In "Hygiene", a WWII veteran makes his way to London for the annual banquet of his old regiment. This affords him the chance for a yearly meeting with the same prostitute, a tryst which is his sole way of demonstrating his existence to himself. The Russian writer Ivan Turgenev is the protagonist of "The Revival", which reflects upon a brief period of happiness in his later years, spurred by his platonic love for an actress. "Vigilance" is easily the best story of the collection, dwelling on a middle-aged gay Londoner whose anger and frustration with his relationship is sublimated, only to emerge with venom at concert-goers who fail to be suitably quiet. It's both quite funny and sad at the same time. Much less successful is the French-set "Bark," which revolves around a scheme to finance the building of public baths by which twenty or so investors put up the initial funds, and the last living one inherits the proceeds.

"Knowing French" is built on a clever conceit, that an elderly woman reading her way through the library's fiction in alphabetical order, has come to Barnes' much lauded novel "Flaubert's Parrot." She then initiates a correspondence with him, of which we are only privy to her side. It's an effective evocation of the "problem" of elder homes, for which not all elderly people are suited. In "Appetite", a woman reads recipes to her Alzheimers-stricken husband, whose only responses are barks of indignation at vague recipe directions or lewd outbursts. "The Fruit Cage" tackles the confusion of a middle-aged man whose 80-year-old parents suddenly separate. The final story is, "The Silence", in which a fictional version of Finnish composer Jean Sibelius jots down fragmentary reflections on his life and career.

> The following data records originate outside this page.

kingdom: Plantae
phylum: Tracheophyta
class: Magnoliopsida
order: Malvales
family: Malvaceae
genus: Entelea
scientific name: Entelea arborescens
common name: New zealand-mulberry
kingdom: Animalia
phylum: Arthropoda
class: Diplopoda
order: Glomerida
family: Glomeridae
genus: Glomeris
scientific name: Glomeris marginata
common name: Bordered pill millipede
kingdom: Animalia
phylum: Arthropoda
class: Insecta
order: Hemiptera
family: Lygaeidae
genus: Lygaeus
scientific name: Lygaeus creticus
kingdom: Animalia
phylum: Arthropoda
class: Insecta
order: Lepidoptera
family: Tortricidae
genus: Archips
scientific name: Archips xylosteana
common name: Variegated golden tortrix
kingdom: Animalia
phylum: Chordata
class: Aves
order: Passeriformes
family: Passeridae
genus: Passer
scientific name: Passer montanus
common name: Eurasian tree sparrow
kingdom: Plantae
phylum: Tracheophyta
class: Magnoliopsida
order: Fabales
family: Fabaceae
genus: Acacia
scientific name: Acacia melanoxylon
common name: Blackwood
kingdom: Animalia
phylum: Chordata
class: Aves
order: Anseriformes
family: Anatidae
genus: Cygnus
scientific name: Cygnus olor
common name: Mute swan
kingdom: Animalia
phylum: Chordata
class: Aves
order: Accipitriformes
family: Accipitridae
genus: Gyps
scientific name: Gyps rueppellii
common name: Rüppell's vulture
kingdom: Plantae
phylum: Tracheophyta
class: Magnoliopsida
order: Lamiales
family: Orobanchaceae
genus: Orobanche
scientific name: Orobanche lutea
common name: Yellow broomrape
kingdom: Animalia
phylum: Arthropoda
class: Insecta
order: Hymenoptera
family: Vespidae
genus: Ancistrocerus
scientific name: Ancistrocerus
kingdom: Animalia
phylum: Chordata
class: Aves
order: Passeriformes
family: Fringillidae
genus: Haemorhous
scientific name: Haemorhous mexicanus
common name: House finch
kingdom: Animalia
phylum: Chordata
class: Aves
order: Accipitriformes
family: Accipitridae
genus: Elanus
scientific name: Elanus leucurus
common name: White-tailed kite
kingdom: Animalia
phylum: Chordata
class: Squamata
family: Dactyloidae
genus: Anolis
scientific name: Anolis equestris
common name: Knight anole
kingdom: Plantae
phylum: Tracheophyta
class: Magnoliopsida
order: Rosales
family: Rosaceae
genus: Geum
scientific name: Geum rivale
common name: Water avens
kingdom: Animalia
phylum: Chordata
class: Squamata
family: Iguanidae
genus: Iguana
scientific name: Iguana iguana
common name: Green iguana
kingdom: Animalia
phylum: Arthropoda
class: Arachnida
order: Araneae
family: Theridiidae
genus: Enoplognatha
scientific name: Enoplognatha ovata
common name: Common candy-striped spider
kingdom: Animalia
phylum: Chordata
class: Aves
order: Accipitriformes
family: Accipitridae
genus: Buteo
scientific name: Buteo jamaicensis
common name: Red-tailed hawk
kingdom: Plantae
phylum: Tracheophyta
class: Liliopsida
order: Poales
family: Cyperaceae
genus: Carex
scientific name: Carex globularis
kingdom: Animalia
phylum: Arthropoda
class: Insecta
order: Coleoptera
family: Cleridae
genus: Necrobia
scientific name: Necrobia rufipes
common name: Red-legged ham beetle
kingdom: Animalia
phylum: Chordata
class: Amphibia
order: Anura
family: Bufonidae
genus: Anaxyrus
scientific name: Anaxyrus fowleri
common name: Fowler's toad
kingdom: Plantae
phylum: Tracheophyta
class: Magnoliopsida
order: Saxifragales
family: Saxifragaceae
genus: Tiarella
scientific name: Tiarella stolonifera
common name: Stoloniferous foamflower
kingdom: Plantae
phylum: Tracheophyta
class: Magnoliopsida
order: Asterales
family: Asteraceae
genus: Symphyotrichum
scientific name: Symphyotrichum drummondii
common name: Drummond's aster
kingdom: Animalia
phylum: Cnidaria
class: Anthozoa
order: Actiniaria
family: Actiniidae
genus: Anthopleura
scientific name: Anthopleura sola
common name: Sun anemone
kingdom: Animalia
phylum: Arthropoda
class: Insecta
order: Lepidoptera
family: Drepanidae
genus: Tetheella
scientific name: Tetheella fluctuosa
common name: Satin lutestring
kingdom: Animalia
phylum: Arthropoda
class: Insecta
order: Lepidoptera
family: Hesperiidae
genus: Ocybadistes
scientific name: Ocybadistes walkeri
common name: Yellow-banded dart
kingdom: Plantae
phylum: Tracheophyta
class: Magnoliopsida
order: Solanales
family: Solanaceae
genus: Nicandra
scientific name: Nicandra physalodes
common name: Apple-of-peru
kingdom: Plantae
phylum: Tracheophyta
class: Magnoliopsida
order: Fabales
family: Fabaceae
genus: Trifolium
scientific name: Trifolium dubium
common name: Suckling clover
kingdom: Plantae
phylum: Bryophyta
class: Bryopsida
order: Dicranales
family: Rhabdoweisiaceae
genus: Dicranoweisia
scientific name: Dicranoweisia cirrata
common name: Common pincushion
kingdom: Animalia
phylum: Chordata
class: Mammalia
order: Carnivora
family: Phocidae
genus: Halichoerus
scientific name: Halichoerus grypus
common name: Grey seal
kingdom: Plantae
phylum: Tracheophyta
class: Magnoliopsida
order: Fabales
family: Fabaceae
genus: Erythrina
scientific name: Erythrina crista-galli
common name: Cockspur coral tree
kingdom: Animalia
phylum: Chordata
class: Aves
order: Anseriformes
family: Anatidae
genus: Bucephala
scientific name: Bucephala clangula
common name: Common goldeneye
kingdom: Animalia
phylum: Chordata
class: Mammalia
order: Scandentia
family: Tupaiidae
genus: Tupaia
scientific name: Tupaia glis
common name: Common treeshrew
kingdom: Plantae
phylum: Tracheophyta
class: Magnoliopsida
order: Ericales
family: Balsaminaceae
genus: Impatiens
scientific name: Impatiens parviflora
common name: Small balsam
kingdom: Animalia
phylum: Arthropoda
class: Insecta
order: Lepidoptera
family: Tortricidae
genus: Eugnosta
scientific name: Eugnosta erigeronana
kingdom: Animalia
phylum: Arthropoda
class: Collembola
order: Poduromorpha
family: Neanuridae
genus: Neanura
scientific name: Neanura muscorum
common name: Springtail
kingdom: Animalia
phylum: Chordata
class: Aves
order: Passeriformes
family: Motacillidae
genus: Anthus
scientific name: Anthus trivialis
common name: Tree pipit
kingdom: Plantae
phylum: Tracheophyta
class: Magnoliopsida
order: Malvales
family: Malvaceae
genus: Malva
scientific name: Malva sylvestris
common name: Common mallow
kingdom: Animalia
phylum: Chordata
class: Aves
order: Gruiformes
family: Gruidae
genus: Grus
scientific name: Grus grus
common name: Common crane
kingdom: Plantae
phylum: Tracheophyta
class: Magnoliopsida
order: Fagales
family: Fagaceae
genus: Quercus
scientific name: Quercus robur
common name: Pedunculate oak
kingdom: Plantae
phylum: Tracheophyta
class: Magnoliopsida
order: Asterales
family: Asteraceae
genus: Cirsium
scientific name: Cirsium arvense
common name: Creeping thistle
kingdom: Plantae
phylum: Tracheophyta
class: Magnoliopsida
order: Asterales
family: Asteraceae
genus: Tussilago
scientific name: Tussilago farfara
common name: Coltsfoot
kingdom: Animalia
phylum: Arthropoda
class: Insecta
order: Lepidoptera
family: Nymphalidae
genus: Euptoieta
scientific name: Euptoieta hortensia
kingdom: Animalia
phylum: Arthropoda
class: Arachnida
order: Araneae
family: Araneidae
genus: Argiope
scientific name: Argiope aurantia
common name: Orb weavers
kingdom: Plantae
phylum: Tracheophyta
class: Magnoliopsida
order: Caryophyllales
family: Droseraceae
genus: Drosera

Ultimately, the stories are a clear warning to the reader that one's old age is not likely to be dominated by grandchildren and warm fires, but rather by nostalgia and brooding over mistakes of the past, words left unsaid, deeds left undone. In that sense, the stories are quiet affecting. However, they are perhaps best read one a month or so, as the same note tends to get struck -- albeit by very different characters in very different settings.



Rated by buyers 5 out of 5 stars - Brilliant but brace yourself
"The Lemon Table" is a strong -- no, very strong -- set of tales in which the theme is unified but the styles are varied. Barnes has succeeded in what is a virtuoso examination of the theme of aging and impending death through a variety of (stylistic) lenses. The prospective reader should be warned, though, that the stories are depressing, which is what one would expect given the subject matter. Old age is given only a few of its positive attributes; loss and futility dominate.

In particular, I want to single out "The Story of Mats Israelson" as particularly successful. It made me almost cry; very, very powerful and beautifully written. By itself, it makes the volume worth reading. The very first story, about going to a barbershop, is a miniature version of Barnes' terrific very first novel, "Metroland." As a big fan of Sibelius, I also want to praise Barnes for getting so many details right in the fragmentary final story, "The Silence", which is about the composer's long final 30+ years when he had abandoned composing.

If this book could get 6 stars, I'd probably give it that. Superb.